But he sounds a lot more business-friendly than a year ago, when he was campaigning to defeat Christy Clark’s Liberal government and his views on LNG ranged from non-committal to hostile.
Those views were partly behind Malaysia-based Petronas’s decision last July to kill its $36-billion Pacific NorthWest LNG project. A couple of months later, Nexen Energy ULC, the Canadian subsidiary of Chinese oil giant CNOOC Ltd., along with Japanese partner INPEX, pulled the plug on a feasibility study to build the $28-billion Aurora LNG project.
The province’s reputation as a place to invest in energy was further damaged by Horgan’s opposition to the Trans Mountain pipeline expansion and his threat to cancel the Site C hydro project in mid-construction.
But the premier has moderated his views, much like Alberta’s NDP government, which initially knocked the oil industry, then became its cheerleader after realizing it needs the taxes and royalties generated by fossil fuels to pay for programs.
Horgan gave the go-ahead to finish the Site C hydro project and has been meeting privately with LNG proponents to see what can be done to get their projects to the construction stage.
“Those of us who are actively pursuing projects feel (we) have the support of this government … we are pleasantly surprised,” said Byng Giraud, country manager for Woodfibre LNG.

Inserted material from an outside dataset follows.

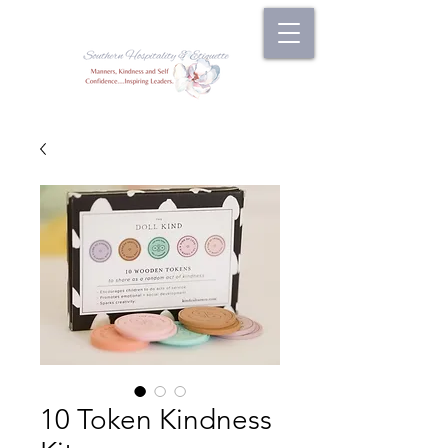
10 Token Kindness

“The new minister of energy has been easy to meet and they are engaged in looking at what are the levers that are preventing this from moving forward. The outcome of that remains to be seen, but, right now, they are saying the things we want to hear.”
Giraud said his company’s decision-makers are meeting with Horgan in China during the trade mission.
“We want to … show the premier that the Chinese are extremely interested in this product if we can get the right price,” he said. “They want Canadian gas, but not at any price.”
Woodfibre will continue to look for cost savings before deciding whether to move ahead with a $1.6-billion liquefied natural gas plant in partnership with the Squamish Nation.
Meetings between Horgan and LNG Canada’s Asian partners during the trade mission — his first since the NDP formed a government last summer — are good news for the project, which should receive a final investment decision in the second half of 2018.
The project’s major remaining stumbling block is the federal anti-dumping duties on industrial steel components made in China and South Korea that would increase costs. The project has applied for exemptions in the courts and with the federal finance department.
As for Kitimat LNG, Ray Lord, communications lead at Chevron Canada Ltd., said Horgan recently re-affirmed his government’s support for the project and offered to look at opportunities to make it competitive.
“The current market for new LNG projects is challenged as significant supply from recently completed major projects and new supply sources exceeds current demand,” Lord said in an emailed statement. “However, a significant opportunity exists for new competitive projects to supply LNG to Asia during the next decade.”
A target date to make a final investment decision on the project has not been set, he said.
But industry proponents said Horgan can make a big difference to Canada’s depressed natural gas industry by leading the startup of LNG facilities on the B.C. coast.
LNG is not the greenest energy source, but it would be subject to emissions standards that would make any from B.C. the world’s cleanest, according to the previous Liberal government.
It would also provide an “unprecedented opportunity for First Nations to take part in the creation of a new resource industry and see the benefits directly in their communities,” Fort St. John Mayor Lori Ackerman and Dawson Creek Mayor Dale Bumstead said in an open letter this week.
The mayors urged the province and the federal government to get on with it. Horgan, at least, has apparently made a start.